Peter Jackson needs an editor, badly. The Lord of the Rings movies might have permanently broken him. King Kong is about nine-sevenths of a great movie. There are great bits of action, characterization, comedy, drama and romance. There is also far too much gross-out nastiness, CGI-action overkill, and wildly tone-inappropriate material which breaks up the narrative at crucial moments. It's as if Jackson filmed a bunch of material destined for an intended "extended version" and then just forgot to purge the extra footage from the delivered movie.
There's a light-hearted bit on a frozen lake in Central Park which is a grand example of what I'm talking about, here. As a scene on its own isolated merits, it's delightful. Sweet, cheerful, happy. Nice. Except it's sandwiched in between scenes of breakneck violence, death, carnage, and high tragedy. This light romantic comedy moment is in the exact wrong place. It comes across as hallucination, or worse, satire. My god, how much did that scene need to get axed?
There's been a good deal of yammer about the interspecies romantic element in the new version. It kind of works, for the most part. The only real problem I had with it was how Ann Darrow's Ape Rochester is apparently a man-eater, as he BITES A MAN'S HEAD OFF RIGHT IN FRONT OF HER. Our starry-eyed heroine apparently goes for the serial-killer type.

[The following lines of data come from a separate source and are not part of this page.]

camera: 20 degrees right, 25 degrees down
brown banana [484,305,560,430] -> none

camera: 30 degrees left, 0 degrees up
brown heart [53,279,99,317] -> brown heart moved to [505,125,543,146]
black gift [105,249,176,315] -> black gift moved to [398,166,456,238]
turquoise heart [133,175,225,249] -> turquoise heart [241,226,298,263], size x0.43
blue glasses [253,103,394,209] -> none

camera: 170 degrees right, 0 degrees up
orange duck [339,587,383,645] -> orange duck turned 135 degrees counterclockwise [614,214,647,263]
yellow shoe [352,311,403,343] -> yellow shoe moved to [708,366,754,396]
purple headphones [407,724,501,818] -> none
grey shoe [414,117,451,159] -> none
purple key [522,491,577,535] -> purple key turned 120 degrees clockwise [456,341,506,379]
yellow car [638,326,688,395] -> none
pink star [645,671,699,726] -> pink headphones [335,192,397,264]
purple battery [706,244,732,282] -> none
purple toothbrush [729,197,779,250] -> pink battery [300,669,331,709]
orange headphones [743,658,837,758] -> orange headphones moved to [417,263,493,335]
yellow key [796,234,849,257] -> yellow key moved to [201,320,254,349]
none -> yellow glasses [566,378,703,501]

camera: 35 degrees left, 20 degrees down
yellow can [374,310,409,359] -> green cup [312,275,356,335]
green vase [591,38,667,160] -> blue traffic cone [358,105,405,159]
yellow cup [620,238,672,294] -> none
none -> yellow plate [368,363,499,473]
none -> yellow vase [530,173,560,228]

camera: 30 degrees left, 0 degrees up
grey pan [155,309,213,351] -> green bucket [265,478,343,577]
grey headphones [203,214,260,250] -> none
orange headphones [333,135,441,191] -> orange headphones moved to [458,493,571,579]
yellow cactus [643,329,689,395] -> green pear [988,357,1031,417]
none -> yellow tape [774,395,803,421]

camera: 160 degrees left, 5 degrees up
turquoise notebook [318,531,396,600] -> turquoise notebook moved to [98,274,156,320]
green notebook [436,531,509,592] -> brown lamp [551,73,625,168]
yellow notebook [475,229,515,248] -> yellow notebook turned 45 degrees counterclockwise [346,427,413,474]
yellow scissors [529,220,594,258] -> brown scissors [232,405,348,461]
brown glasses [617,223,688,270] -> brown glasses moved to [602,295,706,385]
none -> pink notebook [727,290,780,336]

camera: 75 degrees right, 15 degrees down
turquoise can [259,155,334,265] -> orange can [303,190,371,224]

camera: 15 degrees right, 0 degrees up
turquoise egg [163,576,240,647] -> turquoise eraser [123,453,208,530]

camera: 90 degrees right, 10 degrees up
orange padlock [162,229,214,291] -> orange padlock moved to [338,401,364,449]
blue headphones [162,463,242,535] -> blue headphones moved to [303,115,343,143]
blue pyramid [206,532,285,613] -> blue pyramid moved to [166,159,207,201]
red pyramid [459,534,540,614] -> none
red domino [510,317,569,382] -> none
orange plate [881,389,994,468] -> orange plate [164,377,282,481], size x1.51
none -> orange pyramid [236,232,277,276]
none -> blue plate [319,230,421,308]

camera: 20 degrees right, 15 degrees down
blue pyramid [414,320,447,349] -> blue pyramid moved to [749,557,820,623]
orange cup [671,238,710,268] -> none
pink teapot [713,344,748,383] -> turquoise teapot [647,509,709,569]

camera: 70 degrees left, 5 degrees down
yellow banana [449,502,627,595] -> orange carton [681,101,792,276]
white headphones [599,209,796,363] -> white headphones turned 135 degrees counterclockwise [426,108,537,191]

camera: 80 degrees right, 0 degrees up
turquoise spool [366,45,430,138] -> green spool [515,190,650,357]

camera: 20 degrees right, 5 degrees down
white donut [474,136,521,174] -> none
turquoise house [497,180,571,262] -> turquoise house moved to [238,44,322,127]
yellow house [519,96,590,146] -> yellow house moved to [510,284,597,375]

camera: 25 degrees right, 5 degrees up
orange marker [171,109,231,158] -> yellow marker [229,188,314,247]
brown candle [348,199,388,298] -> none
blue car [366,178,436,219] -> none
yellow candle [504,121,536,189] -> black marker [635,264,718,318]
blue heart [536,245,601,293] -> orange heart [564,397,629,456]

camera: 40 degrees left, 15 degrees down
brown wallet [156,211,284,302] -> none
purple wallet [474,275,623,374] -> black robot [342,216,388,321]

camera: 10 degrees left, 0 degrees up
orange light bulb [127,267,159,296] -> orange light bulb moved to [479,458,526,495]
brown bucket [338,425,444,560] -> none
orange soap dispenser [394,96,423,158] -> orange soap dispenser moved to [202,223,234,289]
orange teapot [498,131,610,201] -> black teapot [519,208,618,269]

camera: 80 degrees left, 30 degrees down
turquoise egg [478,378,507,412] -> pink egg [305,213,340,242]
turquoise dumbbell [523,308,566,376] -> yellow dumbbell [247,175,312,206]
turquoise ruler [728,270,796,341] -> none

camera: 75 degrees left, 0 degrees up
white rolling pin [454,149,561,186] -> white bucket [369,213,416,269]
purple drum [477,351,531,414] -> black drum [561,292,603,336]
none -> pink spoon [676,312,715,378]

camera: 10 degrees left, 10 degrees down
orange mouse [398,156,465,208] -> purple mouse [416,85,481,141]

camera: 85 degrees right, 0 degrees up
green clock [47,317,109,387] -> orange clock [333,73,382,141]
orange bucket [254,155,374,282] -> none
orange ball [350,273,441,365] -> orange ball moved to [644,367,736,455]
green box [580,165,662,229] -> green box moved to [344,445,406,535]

She's a remarkably tough heroine, though. She spends a good chunk of the movie running through some of the most hostile jungle terrain imaginable in bare feet and a borrowed silk nightgown, then again climbs several hundred feet of iron ladder at the top of the tallest sky-scrapper in the world in the predawn hours of what looks like a bitter cold New York winter. Tough, hell, she must be made of tenpenny nails. I half-way imagined one of those dinosaurs actually biting down on her, then pulling back a maw of broken teeth, shattered from attempting to chew on the protagonist equivalent of blue-steel feminine indominability.